La plage de Merkala, joyau côtier de Tanger, fait à nouveau face à une pollution alarmante due aux eaux usées. Les riverains, témoins de la dégradation progressive de cet espace prisé des baigneurs, ont signalé une nouvelle vague de contamination, soulevant des inquiétudes quant à l’impact sur l’environnement et la santé publique.
Selon les observations locales, la source de cette pollution serait liée à la station de pompage d’Amendis, située à proximité du port de Tanger Ville. Cet équipement, géré par la société en charge de la distribution d’eau et d’électricité, est suspecté d’avoir déversé d’importantes quantités d’eaux usées dans la mer, souillant ainsi la plage de Merkala et ses alentours.
L’année dernière déjà, cette plage avait été le théâtre d’un autre phénomène inquiétant. L’eau de mer, adjacente à l’une des jetées, avait soudainement pris une teinte rougeâtre, provoquant la stupeur des Tangérois et l’inquiétude des associations écologistes. Les explications étaient finalement venues de la commune de Tanger : une fuite provenant d’une usine de textile était à l’origine de cette mystérieuse coloration. Selon les autorités, l’incident avait été rapidement maîtrisé et la fuite réparée. Ce souvenir reste cependant vif dans l’esprit des habitants, renforçant leur méfiance face à de nouvelles pollutions.
Pour l’heure, la société Amendis n’a pas encore communiqué officiellement sur cet incident récent, laissant planer le doute sur les causes exactes de cette nouvelle pollution. Les Tangérois, excédés par la récurrence de ces événements, dénoncent l’absence de solutions pérennes pour remédier à ce problème chronique. Les activistes écologistes, qui s’étaient déjà mobilisés lors de précédents épisodes, reviennent à la charge pour exiger des mesures durables.
Il est essentiel de rappeler que la plage de Merkala est régulièrement touchée par ce genre de pollutions. Sa proximité avec des cours d’eau qui reçoivent les rejets de diverses sources de contamination – des systèmes d’assainissement, des décharges publiques et des industries locales – en fait un point noir en matière de qualité des eaux. Les baigneurs et les résidents en pâtissent, voyant chaque année la plage perdre de sa splendeur naturelle, au risque de compromettre la santé publique et l’attrait touristique de la région.

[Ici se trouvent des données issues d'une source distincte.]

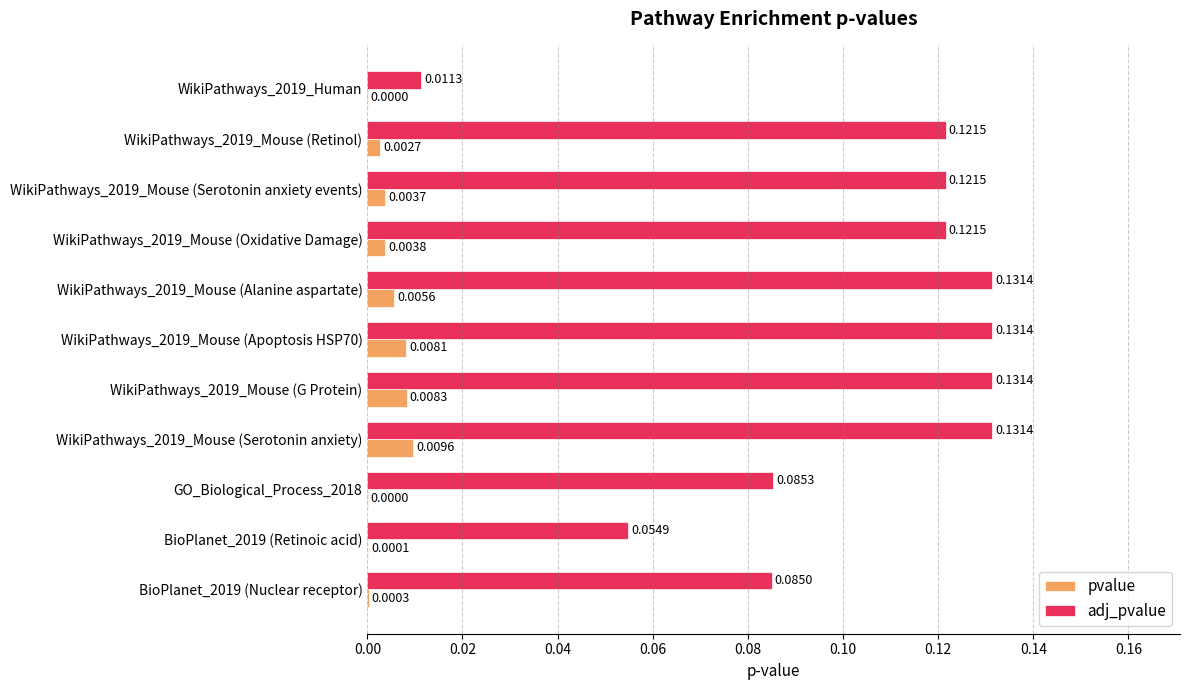

Which series changed the most between WikiPathways_2019_Mouse (Oxidative Damage) and WikiPathways_2019_Mouse (Apoptosis HSP70)?

adj_pvalue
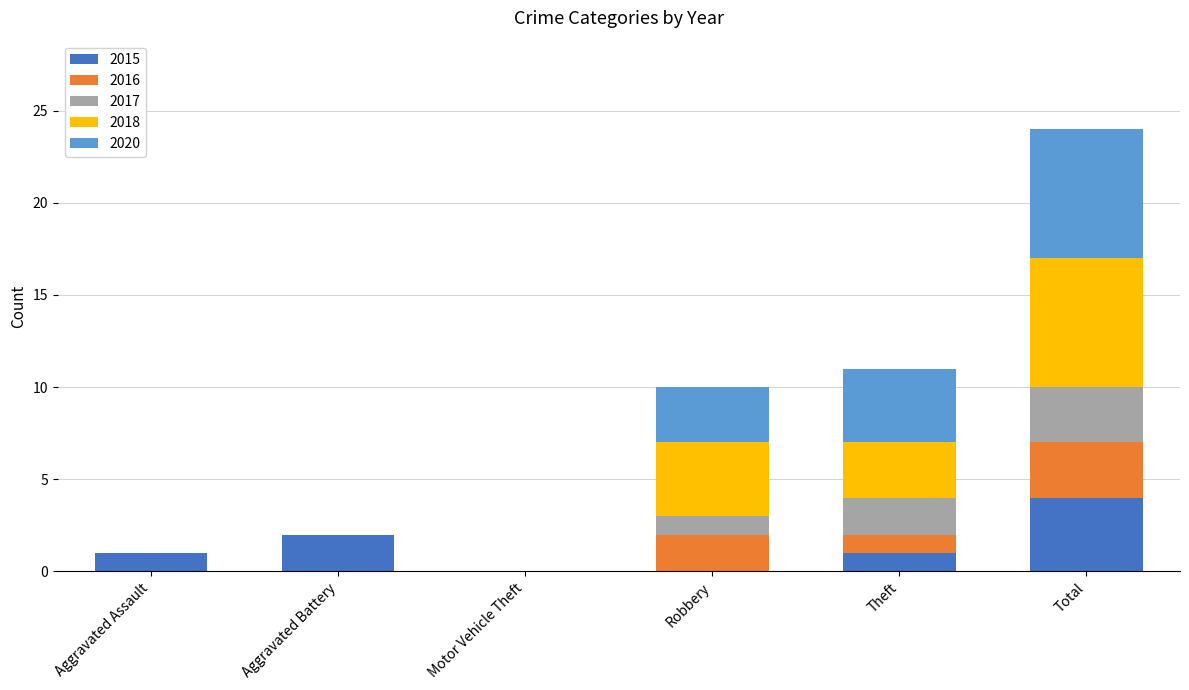

At which label does 2015 reach its peak?

Total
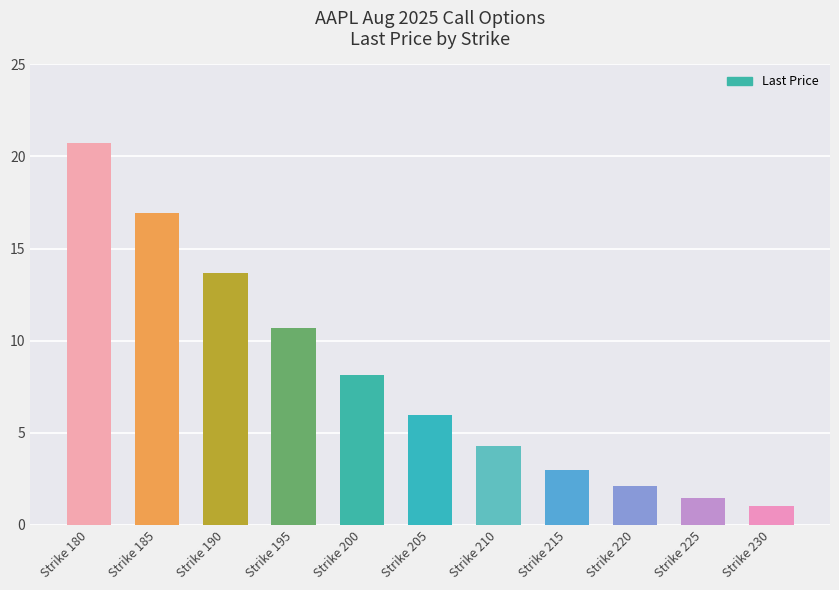

What is the change in value from Strike 180 to Strike 195?

-10.0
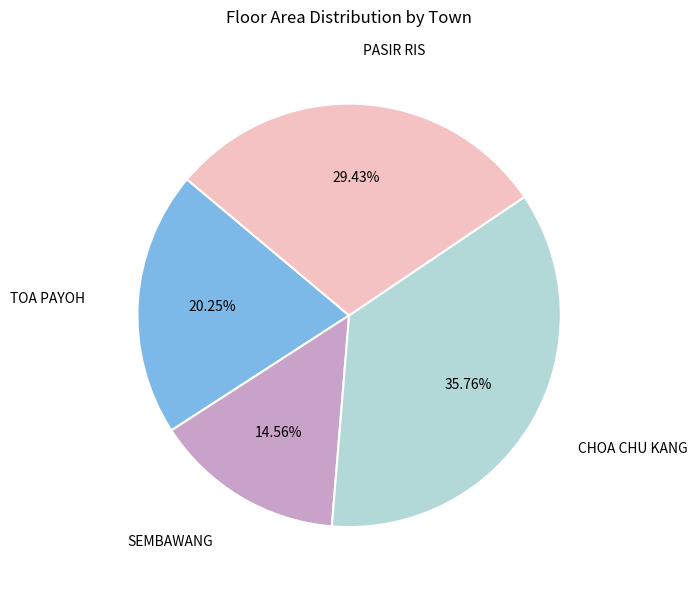

Does PASIR RIS account for over 50% of the chart?

No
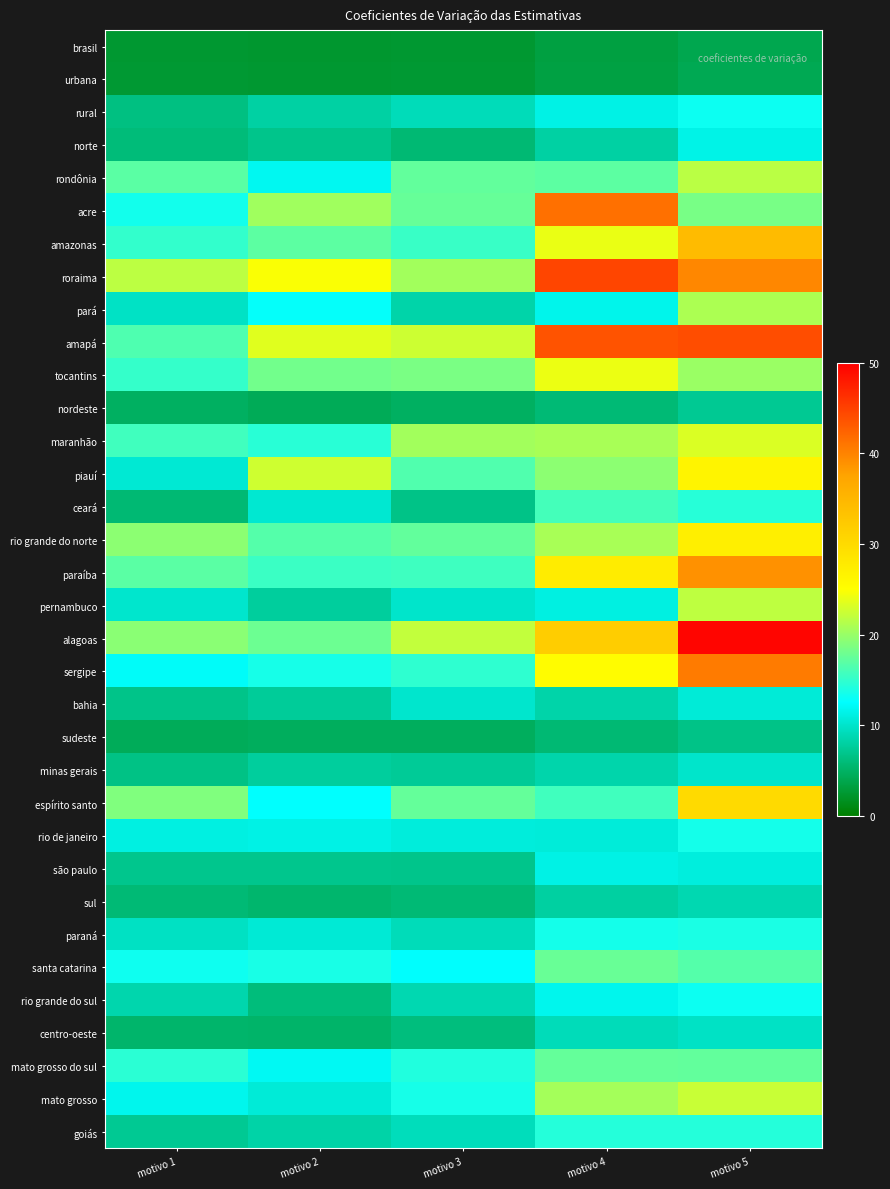

Reading left to right, list all the values displayed in this chart.

brasil: motivo 1=2.4	motivo 2=2.4	motivo 3=2.5	motivo 4=3.2	motivo 5=3.9
urbana: motivo 1=2.6	motivo 2=2.5	motivo 3=2.5	motivo 4=3.4	motivo 5=4.2
rural: motivo 1=6.4	motivo 2=8.1	motivo 3=9.1	motivo 4=11.3	motivo 5=13.1
norte: motivo 1=6.0	motivo 2=6.9	motivo 3=5.7	motivo 4=8.1	motivo 5=11.4
rondônia: motivo 1=17.0	motivo 2=11.9	motivo 3=17.3	motivo 4=17.1	motivo 5=21.6
acre: motivo 1=13.4	motivo 2=20.4	motivo 3=17.5	motivo 4=41.4	motivo 5=18.4
amazonas: motivo 1=15.0	motivo 2=17.0	motivo 3=15.3	motivo 4=24.0	motivo 5=34.5
roraima: motivo 1=21.8	motivo 2=24.8	motivo 3=20.5	motivo 4=44.7	motivo 5=39.7
pará: motivo 1=9.7	motivo 2=12.7	motivo 3=8.4	motivo 4=11.6	motivo 5=21.0
amapá: motivo 1=16.4	motivo 2=23.5	motivo 3=22.5	motivo 4=43.6	motivo 5=44.1
tocantins: motivo 1=15.1	motivo 2=18.1	motivo 3=18.5	motivo 4=24.0	motivo 5=20.1
nordeste: motivo 1=4.8	motivo 2=4.3	motivo 3=4.9	motivo 4=5.8	motivo 5=7.3
maranhão: motivo 1=15.7	motivo 2=14.5	motivo 3=20.5	motivo 4=20.7	motivo 5=23.2
piauí: motivo 1=10.4	motivo 2=22.7	motivo 3=16.5	motivo 4=19.3	motivo 5=26.5
ceará: motivo 1=5.7	motivo 2=10.3	motivo 3=6.7	motivo 4=15.9	motivo 5=14.4
rio grande do norte: motivo 1=19.4	motivo 2=16.7	motivo 3=17.4	motivo 4=20.8	motivo 5=27.1
paraíba: motivo 1=17.0	motivo 2=15.4	motivo 3=15.5	motivo 4=27.6	motivo 5=38.9
pernambuco: motivo 1=10.1	motivo 2=7.8	motivo 3=10.0	motivo 4=11.1	motivo 5=21.8
alagoas: motivo 1=19.2	motivo 2=17.8	motivo 3=22.0	motivo 4=31.9	motivo 5=49.6
sergipe: motivo 1=12.3	motivo 2=13.6	motivo 3=14.8	motivo 4=25.4	motivo 5=40.6
bahia: motivo 1=6.8	motivo 2=7.6	motivo 3=10.1	motivo 4=8.4	motivo 5=10.6
sudeste: motivo 1=4.5	motivo 2=4.7	motivo 3=4.6	motivo 4=5.7	motivo 5=6.7
minas gerais: motivo 1=6.6	motivo 2=7.7	motivo 3=7.5	motivo 4=8.5	motivo 5=10.0
espírito santo: motivo 1=18.8	motivo 2=12.6	motivo 3=17.4	motivo 4=15.6	motivo 5=30.0
rio de janeiro: motivo 1=11.1	motivo 2=11.3	motivo 3=10.8	motivo 4=10.6	motivo 5=13.5
são paulo: motivo 1=7.0	motivo 2=7.0	motivo 3=6.9	motivo 4=11.3	motivo 5=10.8
sul: motivo 1=5.8	motivo 2=5.5	motivo 3=5.8	motivo 4=8.0	motivo 5=8.7
paraná: motivo 1=9.6	motivo 2=10.5	motivo 3=9.1	motivo 4=13.5	motivo 5=13.8
santa catarina: motivo 1=13.2	motivo 2=13.7	motivo 3=12.5	motivo 4=17.6	motivo 5=16.6
rio grande do sul: motivo 1=8.5	motivo 2=6.1	motivo 3=8.7	motivo 4=11.6	motivo 5=13.1
centro-oeste: motivo 1=5.3	motivo 2=5.2	motivo 3=6.2	motivo 4=9.1	motivo 5=9.7
mato grosso do sul: motivo 1=14.6	motivo 2=11.9	motivo 3=14.1	motivo 4=17.4	motivo 5=17.4
mato grosso: motivo 1=11.7	motivo 2=10.6	motivo 3=13.6	motivo 4=20.6	motivo 5=22.3
goiás: motivo 1=7.3	motivo 2=8.2	motivo 3=9.3	motivo 4=14.3	motivo 5=14.3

Face à ces incidents récurrents, il devient urgent que les autorités locales, en collaboration avec les gestionnaires d’infrastructures, prennent des mesures concrètes et définitives pour protéger l’écosystème marin de Tanger. Le silence d’Amendis face à cette nouvelle crise ne fait qu’amplifier l’inquiétude des habitants, qui espèrent voir émerger des solutions à la hauteur des enjeux environnementaux et sanitaires actuels.